You don’t see this kind of thing in basketball, not these days. Duke and North Carolina are too well established, have too much to lose. Their rivalry is about excellence as much as it is hatred these days, battling for position atop basketball’s 1 percent. You’d have to go back to Gerald Henderson busting Tyler Hansbrough’s nose to find any kind of flashpoint, and they ended up doing a podcast together, years later.
It’s football where the nasty stuff tends to happen now. Five years after the Spray Paint game in Durham, when North Carolina went slightly awry repainting the Victory Bell and repainted a healthy chunk of Wallace Wade as well — which left then-coach Larry Fedora and athletic director Bubba Cunningham writing five-figure personal checks to their rivals — a crazy game had a crazier finish Saturday and an even crazier aftermath.
After the Tar Heels wheeled the Victory Bell back to their sideline, offensive lineman Jordan Tucker stayed behind in the corner of Kenan Stadium’s east end zone where the visiting team exits the field, taunting and waving at the Duke fans sitting there. Duke staffers and North Carolina assistant strength coach A.J. Blue clashed as they attempted to usher Tucker away. Duke coach David Cutcliffe, in a video recorded by a Greensboro radio host, appeared to point Tucker back to his sideline, and then, along with a state trooper, push him that direction. As the parties were finally separated, an irate Duke administrator dressed down his UNC counterpart.

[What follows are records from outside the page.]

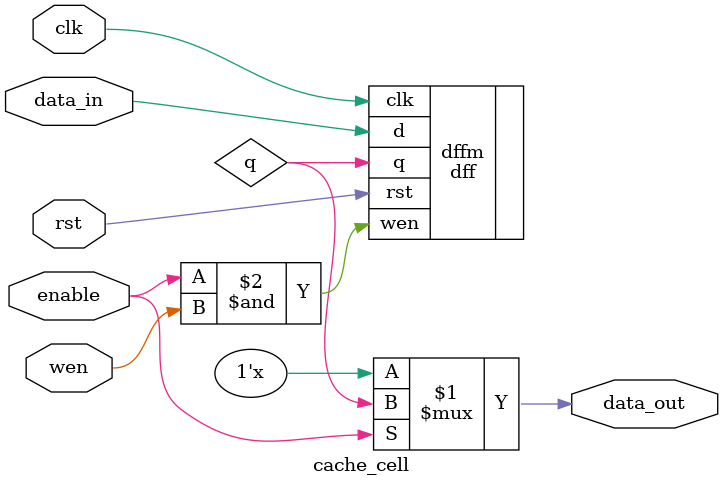
<source format=v>
module cache_cell (
    input  clk,
    input  rst,
    input  data_in,
    input  wen,
    input  enable,
    output data_out
);
  wire q;
  assign data_out = enable ? q : 1'bz;
  dff dffm (
      .q  (q),
      .d  (data_in),
      .wen(enable & wen),
      .clk(clk),
      .rst(rst)
  );
endmodule

</source>
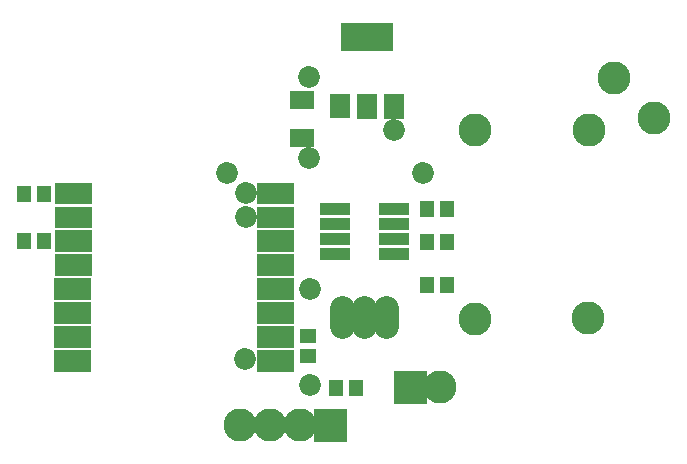
<source format=gbr>
%FSLAX34Y34*%
%MOMM*%
%LNSOLDERMASK_TOP*%
G71*
G01*
%ADD10R, 2.60X1.00*%
%ADD11R, 1.70X2.10*%
%ADD12C, 2.10*%
%ADD13C, 1.85*%
%ADD14R, 1.30X1.40*%
%ADD15R, 1.40X1.30*%
%ADD16C, 2.80*%
%ADD17R, 2.00X1.50*%
%LPD*%
X356000Y-551838D02*
G54D10*
D03*
X356000Y-564538D02*
G54D10*
D03*
X356000Y-577238D02*
G54D10*
D03*
X356000Y-589938D02*
G54D10*
D03*
X406000Y-589938D02*
G54D10*
D03*
X406000Y-577238D02*
G54D10*
D03*
X406000Y-564538D02*
G54D10*
D03*
X406000Y-551838D02*
G54D10*
D03*
G36*
X320800Y-689972D02*
X289800Y-689972D01*
X289800Y-671472D01*
X320800Y-671472D01*
X320800Y-689972D01*
G37*
G36*
X320800Y-629251D02*
X289800Y-629251D01*
X289800Y-610751D01*
X320800Y-610751D01*
X320800Y-629251D01*
G37*
G36*
X320800Y-669732D02*
X289800Y-669732D01*
X289800Y-651232D01*
X320800Y-651232D01*
X320800Y-669732D01*
G37*
G36*
X321197Y-609010D02*
X290197Y-609010D01*
X290197Y-590510D01*
X321197Y-590510D01*
X321197Y-609010D01*
G37*
G36*
X320800Y-649491D02*
X289800Y-649491D01*
X289800Y-630991D01*
X320800Y-630991D01*
X320800Y-649491D01*
G37*
G36*
X321197Y-609010D02*
X290197Y-609010D01*
X290197Y-590510D01*
X321197Y-590510D01*
X321197Y-609010D01*
G37*
G36*
X321197Y-548288D02*
X290197Y-548288D01*
X290197Y-529788D01*
X321197Y-529788D01*
X321197Y-548288D01*
G37*
G36*
X321197Y-588769D02*
X290197Y-588769D01*
X290197Y-570269D01*
X321197Y-570269D01*
X321197Y-588769D01*
G37*
G36*
X321197Y-568528D02*
X290197Y-568528D01*
X290197Y-550028D01*
X321197Y-550028D01*
X321197Y-568528D01*
G37*
G36*
X149350Y-689972D02*
X118350Y-689972D01*
X118350Y-671472D01*
X149350Y-671472D01*
X149350Y-689972D01*
G37*
G36*
X149350Y-629250D02*
X118350Y-629250D01*
X118350Y-610750D01*
X149350Y-610750D01*
X149350Y-629250D01*
G37*
G36*
X149350Y-669731D02*
X118350Y-669731D01*
X118350Y-651231D01*
X149350Y-651231D01*
X149350Y-669731D01*
G37*
G36*
X149747Y-609009D02*
X118747Y-609009D01*
X118747Y-590509D01*
X149747Y-590509D01*
X149747Y-609009D01*
G37*
G36*
X149350Y-649491D02*
X118350Y-649491D01*
X118350Y-630991D01*
X149350Y-630991D01*
X149350Y-649491D01*
G37*
G36*
X149747Y-609009D02*
X118747Y-609009D01*
X118747Y-590509D01*
X149747Y-590509D01*
X149747Y-609009D01*
G37*
G36*
X149747Y-548288D02*
X118747Y-548288D01*
X118747Y-529788D01*
X149747Y-529788D01*
X149747Y-548288D01*
G37*
G36*
X149747Y-588769D02*
X118747Y-588769D01*
X118747Y-570269D01*
X149747Y-570269D01*
X149747Y-588769D01*
G37*
G36*
X149747Y-568528D02*
X118747Y-568528D01*
X118747Y-550028D01*
X149747Y-550028D01*
X149747Y-568528D01*
G37*
X359685Y-465093D02*
G54D11*
D03*
G36*
X374185Y-454694D02*
X391185Y-454693D01*
X391185Y-475693D01*
X374185Y-475694D01*
X374185Y-454694D01*
G37*
G36*
X397185Y-454694D02*
X414185Y-454693D01*
X414185Y-475693D01*
X397185Y-475694D01*
X397185Y-454694D01*
G37*
G36*
X360785Y-394994D02*
X404785Y-394993D01*
X404785Y-417993D01*
X360785Y-417994D01*
X360785Y-394994D01*
G37*
G54D12*
X380512Y-636316D02*
X380512Y-651316D01*
G54D12*
X362053Y-635916D02*
X362053Y-650916D01*
G54D12*
X399356Y-636112D02*
X399356Y-651112D01*
X406106Y-485062D02*
G54D13*
D03*
X333875Y-440738D02*
G54D13*
D03*
X333875Y-509000D02*
G54D13*
D03*
X430712Y-521575D02*
G54D13*
D03*
X264025Y-521575D02*
G54D13*
D03*
X92575Y-539162D02*
G54D14*
D03*
X109575Y-539162D02*
G54D14*
D03*
X332850Y-659250D02*
G54D15*
D03*
X332850Y-676250D02*
G54D15*
D03*
X92575Y-578850D02*
G54D14*
D03*
X109575Y-578850D02*
G54D14*
D03*
X433888Y-551862D02*
G54D14*
D03*
X450888Y-551862D02*
G54D14*
D03*
X433888Y-580438D02*
G54D14*
D03*
X450888Y-580438D02*
G54D14*
D03*
X433888Y-616156D02*
G54D14*
D03*
X450888Y-616156D02*
G54D14*
D03*
X280694Y-538244D02*
G54D13*
D03*
X280694Y-558881D02*
G54D13*
D03*
X279900Y-679531D02*
G54D13*
D03*
X474488Y-485188D02*
G54D16*
D03*
X474488Y-645525D02*
G54D16*
D03*
X569738Y-644731D02*
G54D16*
D03*
X570531Y-485188D02*
G54D16*
D03*
X591962Y-441531D02*
G54D16*
D03*
X626094Y-474869D02*
G54D16*
D03*
X373497Y-703469D02*
G54D14*
D03*
X356497Y-703469D02*
G54D14*
D03*
X334669Y-620000D02*
G54D13*
D03*
X334272Y-701359D02*
G54D13*
D03*
G36*
X365863Y-749409D02*
X337863Y-749409D01*
X337863Y-721409D01*
X365863Y-721409D01*
X365863Y-749409D01*
G37*
X326463Y-735409D02*
G54D16*
D03*
X301063Y-735409D02*
G54D16*
D03*
X275663Y-735409D02*
G54D16*
D03*
X327747Y-459554D02*
G54D17*
D03*
X327847Y-492054D02*
G54D17*
D03*
G36*
X433497Y-688866D02*
X433497Y-716866D01*
X405497Y-716866D01*
X405497Y-688866D01*
X433497Y-688866D01*
G37*
X444897Y-702866D02*
G54D16*
D03*
M02*

</source>
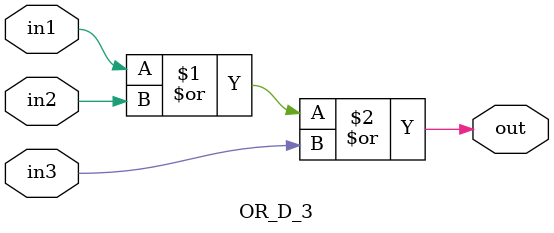
<source format=v>
`timescale 1ns / 1ps

`define	D		1	// definition of the delay

// Delayed OR gate

module OR_D_3(out, in1, in2, in3);

input in1, in2, in3;
output out;

or		#`D		or1 (out, in1, in2, in3);


endmodule


</source>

“I was trying to get people to get back to where they belong,” Cutcliffe said afterward, during a very brief postgame press conference. “Too many staff over there that aren’t our staff. I can’t tell you what happened because I didn’t see what happened. I don’t care for those circumstances.”

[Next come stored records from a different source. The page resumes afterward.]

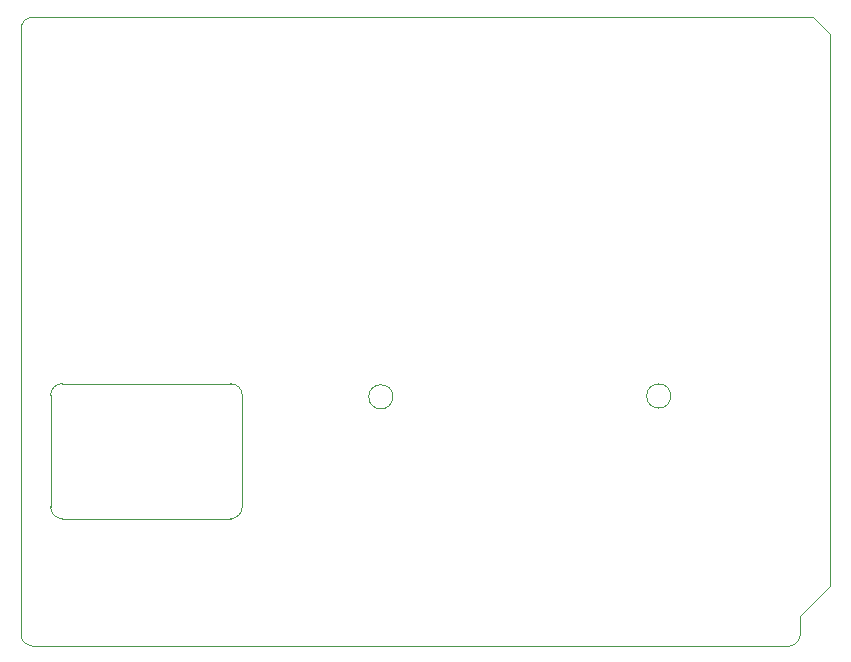
<source format=gbr>
%TF.GenerationSoftware,KiCad,Pcbnew,9.0.3*%
%TF.CreationDate,2025-08-02T21:51:47-05:00*%
%TF.ProjectId,DMM_KiCAD_V3_next KiCAD9,444d4d5f-4b69-4434-9144-5f56335f6e65,rev?*%
%TF.SameCoordinates,Original*%
%TF.FileFunction,Profile,NP*%
%FSLAX46Y46*%
G04 Gerber Fmt 4.6, Leading zero omitted, Abs format (unit mm)*
G04 Created by KiCad (PCBNEW 9.0.3) date 2025-08-02 21:51:47*
%MOMM*%
%LPD*%
G01*
G04 APERTURE LIST*
%TA.AperFunction,Profile*%
%ADD10C,0.120000*%
%TD*%
%TA.AperFunction,Profile*%
%ADD11C,0.100000*%
%TD*%
G04 APERTURE END LIST*
D10*
X79155572Y-48342318D02*
X79409482Y-48300000D01*
D11*
X80915000Y-80375000D02*
G75*
G02*
X81915000Y-79375000I1000000J0D01*
G01*
D10*
X78711229Y-48596228D02*
X78922821Y-48448114D01*
X78922821Y-101423045D02*
X78711229Y-101253771D01*
X146899617Y-96521794D02*
X144360514Y-99060897D01*
X79409482Y-48300000D02*
X142837052Y-48300000D01*
X79155572Y-101507681D02*
X78922821Y-101423045D01*
X144318196Y-100809428D02*
X144233559Y-101042179D01*
X144233559Y-101042179D02*
X144064285Y-101253771D01*
X143852694Y-101423045D02*
X143619942Y-101507681D01*
X78415000Y-49315641D02*
X78457318Y-49040571D01*
X144360514Y-99060897D02*
X144360514Y-100555518D01*
D11*
X97155000Y-80375000D02*
X97155000Y-89805000D01*
X145500000Y-48300000D02*
X146900000Y-49800000D01*
X81915000Y-90805000D02*
G75*
G02*
X80915000Y-89805000I0J1000000D01*
G01*
D10*
X78457318Y-100809428D02*
X78415000Y-100555518D01*
X143619942Y-101507681D02*
X143366032Y-101550000D01*
D11*
X96155000Y-79375000D02*
G75*
G02*
X97155000Y-80375000I0J-1000000D01*
G01*
D10*
X144064285Y-101253771D02*
X143852694Y-101423045D01*
X78711229Y-101253771D02*
X78541955Y-101042179D01*
X79409482Y-101550000D02*
X79155572Y-101507681D01*
D11*
X109903931Y-80491437D02*
G75*
G02*
X107856995Y-80491437I-1023468J0D01*
G01*
X107856995Y-80491437D02*
G75*
G02*
X109903931Y-80491437I1023468J0D01*
G01*
X81915000Y-90805000D02*
X96155000Y-90805000D01*
D10*
X144360514Y-100555518D02*
X144318196Y-100809428D01*
X78415000Y-100555518D02*
X78415000Y-49315641D01*
D11*
X96155000Y-79375000D02*
X81915000Y-79375000D01*
X133433800Y-80422661D02*
G75*
G02*
X131386864Y-80422661I-1023468J0D01*
G01*
X131386864Y-80422661D02*
G75*
G02*
X133433800Y-80422661I1023468J0D01*
G01*
D10*
X143366032Y-101550000D02*
X79409482Y-101550000D01*
X78541955Y-48807820D02*
X78711229Y-48596228D01*
X78541955Y-101042179D02*
X78457318Y-100809428D01*
D11*
X97155000Y-89805000D02*
G75*
G02*
X96155000Y-90805000I-1000000J0D01*
G01*
X80915000Y-89805000D02*
X80915000Y-80375000D01*
X146900000Y-49800000D02*
X146899617Y-63788527D01*
D10*
X78922821Y-48448114D02*
X79155572Y-48342318D01*
X78457318Y-49040571D02*
X78541955Y-48807820D01*
D11*
X142837052Y-48300000D02*
X145500000Y-48300000D01*
D10*
X146899617Y-63788527D02*
X146899617Y-96521794D01*
M02*

</source>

Cunningham and North Carolina coach Mack Brown both said they didn’t know enough to comment about the incident with Tucker, although at least two other UNC officials either saw it happen or saw the video clip.
It was the same end zone where, mere minutes before, Duke had been all of 72 inches from victory, only for running back Deon Jackson to attempt an ill-advised pop pass that landed squarely in the belly of North Carolina linebacker Chazz Surratt to seal the win for the Tar Heels. Jackson was hit low as he jumped, and the ball squirted to Surratt, one of three defenders between Jackson and intended receiver Noah Gray.
That was the same end zone where, two years ago, Duke cornerback Bryon Fields returned the game-winning interception for the Blue Devils, a pass thrown by then-UNC quarterback ... Chazz Surratt, the second in a run of three straight Duke wins in the series and five of seven. Only five UNC players had ever rung the Victory Bell before Saturday night.
That was also the same end zone where, one month ago, North Carolina decided to go for a two-point conversion to beat Clemson and came up short in a one-point loss, one of seven one-possession games for the Tar Heels this season. North Carolina dialed up an ill-fated speed option on that play, now the second-worst play call to lose a game on that goal line this season. The Tigers said after that one they knew that was coming, just as the Tar Heels said after this one they knew the jump pass was coming.
It was, however, the opposite end zone from where the Tar Heels nearly gave the game away in the first place, Javonte Williams fumbling just outside the goal line with three minutes to go, giving Duke a chance to drive the length of the field for the win. Or 2 yards short of the length of the field, as it turned out.
The win made Brown the winningest coach in school history and moved the Tar Heels into a tie for first place in the ACC’s Coastal Division at 3-2, one game ahead of 2-3 Duke. Six of the seven teams in the division are 3-2, 2-2 or 2-3. Which is to say, there’s a lot for North Carolina or Duke to gain or lose with each game, especially this one against each other, bowl eligibility and maybe even a division title hanging in the balance.
It was closer to that in basketball in the days of Art Heyman and Larry Brown, scrapping and clawing (and swinging) for every bit of purchase, but these days these two are so far ahead of the field that their two or three meetings may decide a championship or 11 months of bragging rights, but not the ultimate success or failure of a season.
The level of play may not be as high, but the stakes can be higher on the football field now. The feelings run a little deeper. The certainly did Saturday.